Your Nipples Might Hold the Secret to Finding the Perfect Nude Lipstick

Oh yeah, we went there.

As if your assets weren’t great enough already, they now can serve another purpose: a built-in swatch. No more running hundreds of lipstick swatches on yourself until your forearm looks like a colorful crime scene; if you want to attain the perfect nude, check out your boob. Yep, science has shown that the most flattering nude lipstick shade can be achieved by yondering down South. Find out what your favorite lipstick shade says about you

Dr. Travis Stork, a male physician on NBC’s daytime medical talk show The Doctors, recently revealed that the most effective method to lock down your perfect nude lipstick isn’t to download makeup apps—it’s to examine your nipple pigment.
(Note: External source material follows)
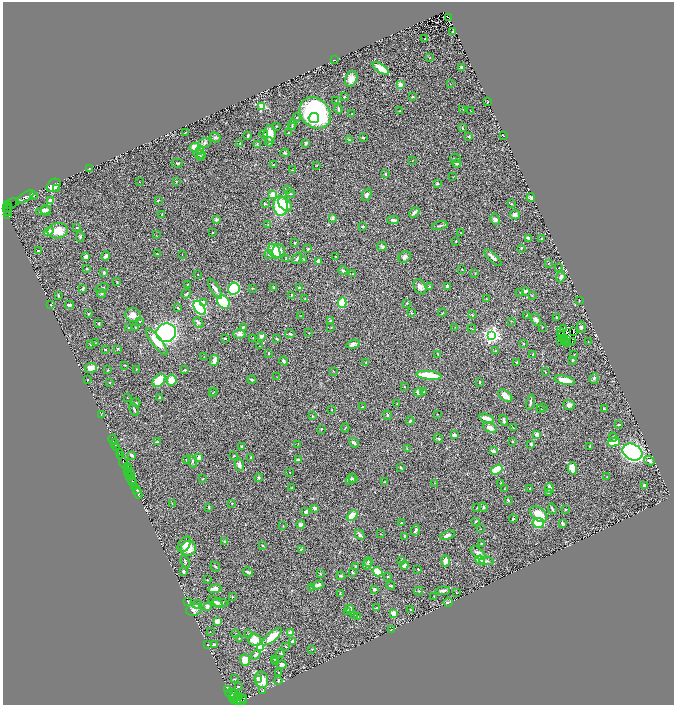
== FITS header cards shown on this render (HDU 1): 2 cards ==
NAXIS1  =                 1343
NAXIS2  =                 1405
Whether you’re suntan pink, sable smoke, or mocha frappuccino, the perfect shade of nude lipstick is said to be congruent to your jugulars. Apparently nature’s way of pinpointing the perfect lipstick shade, this method will ensure the hue complements your skin tone and blends into the natural tinge of your lips.

Matthew Cohen/Rd.com

“It’s oh so simple. Nature knows best!” Stork chuckled as he nonchalantly peered into his shirt. According to the doctor, 75 percent of women watching will “consider this before the sun rises tomorrow.” He then proceeded to snag a beige bullet from the lipstick display to prove a strikingly accurate color match.

Women have since taken to this method, and by looks of firsthand accounts, the strange concept does seem to prove true; the majority have reported that there does appear to be an applicable connection between the shade of ones nipples and the lipstick shade that most flattered them.

Unfortunately, this might not be as accurate on women with significantly darker skin, but the hack is still definitely worth trying for those who struggle with the color matching process (or just to satisfy your curiosity).

So what are you waiting for? Although we don’t recommend enthusiastically hoisting up your shirt in the middle of Sephora to check out your nips, we won’t tell if we catch you dashing to the nearest bathroom right away to verify this theory. Happy nip slipping!